── Page excerpt
I was sewing together all my aqua waffle blocks when the flood part two happened, so they’re not done yet. On Sunday, Kim and I will probably just sew upstairs at the kitchen table and I can finish them then, and maybe something else. Who knows. We’ll see what contractor Jeff says and does with the room in the meantime. And then I’ll have to find where I squirreled all my stuff amid the chaos. Maybe we’ll just be working on puzzles another week! 

Oh, and this second round of storms also took out the remainder of our maple tree. R.I.P.  Neighbors are coming over today with a chain saw to cut it off and haul it over to the southeast corner of our property. We are very fortunate to have such a wonderful support group of family, friends and neighbors.

On a final note, I want to thank you all for the kind comments over the last couple weeks. It’s been another challenging time for us. I chronicle many of our life events here in my blog in addition to my hobbies because we convert them into annual printed books. Of course, there is much that I don’t share here (aren’t you glad?) In fact, there are some exciting things happening with some of our kids’ families that we aren’t sharing yet, but maybe in time. So with all the “downs”, there are also plenty of “ups”. Life is good. 

Saturday, August 14, 2021

So Many Things to Share!

It’s been a busy couple weeks. Last night I finally wrote up a blog post about our week-long trip to a Missouri Star Quilt Company retreat in Hamilton Missouri. That post is HERE because I wanted to do it justice in a separate post. It’s fun and there’s some nice eye candy, so check it out! But I STILL have so much to share, so I won’t waste any time.
────
── Extracted material
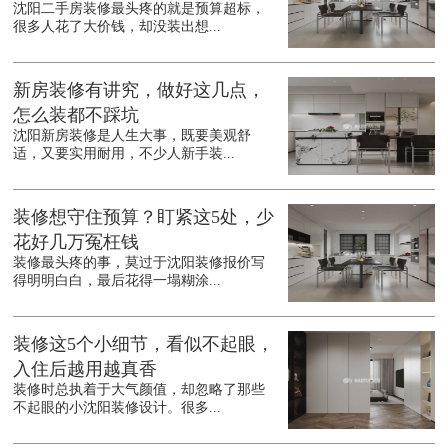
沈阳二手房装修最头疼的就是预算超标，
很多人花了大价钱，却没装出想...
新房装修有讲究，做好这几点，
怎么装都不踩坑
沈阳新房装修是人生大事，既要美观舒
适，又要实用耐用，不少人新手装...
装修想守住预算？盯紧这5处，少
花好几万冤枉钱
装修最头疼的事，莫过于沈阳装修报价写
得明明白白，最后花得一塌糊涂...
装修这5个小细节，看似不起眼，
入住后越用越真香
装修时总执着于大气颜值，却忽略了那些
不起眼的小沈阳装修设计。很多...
────
── Extracted material
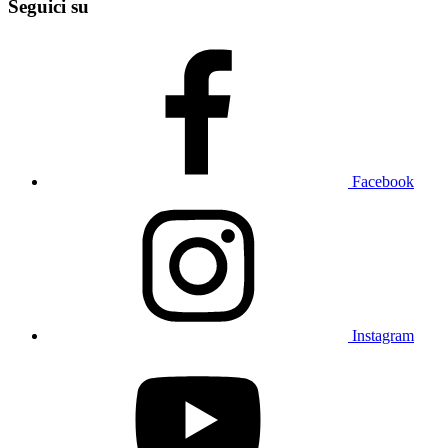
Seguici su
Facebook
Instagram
────
* Task requirements: According to the blog excerpt, where will the neighbors haul the maple tree after cutting it?

* Answer to this problem: To the southeast corner of the property.